** Dataset follows **

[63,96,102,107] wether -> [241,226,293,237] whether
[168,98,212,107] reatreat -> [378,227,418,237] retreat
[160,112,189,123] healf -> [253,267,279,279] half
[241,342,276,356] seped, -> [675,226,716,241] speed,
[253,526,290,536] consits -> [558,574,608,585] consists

** End of Dataset **

What to work on:
In full and without changes, give the data above once more.

Expected output:
[63,96,102,107] wether -> [241,226,293,237] whether
[168,98,212,107] reatreat -> [378,227,418,237] retreat
[160,112,189,123] healf -> [253,267,279,279] half
[241,342,276,356] seped, -> [675,226,716,241] speed,
[253,526,290,536] consits -> [558,574,608,585] consists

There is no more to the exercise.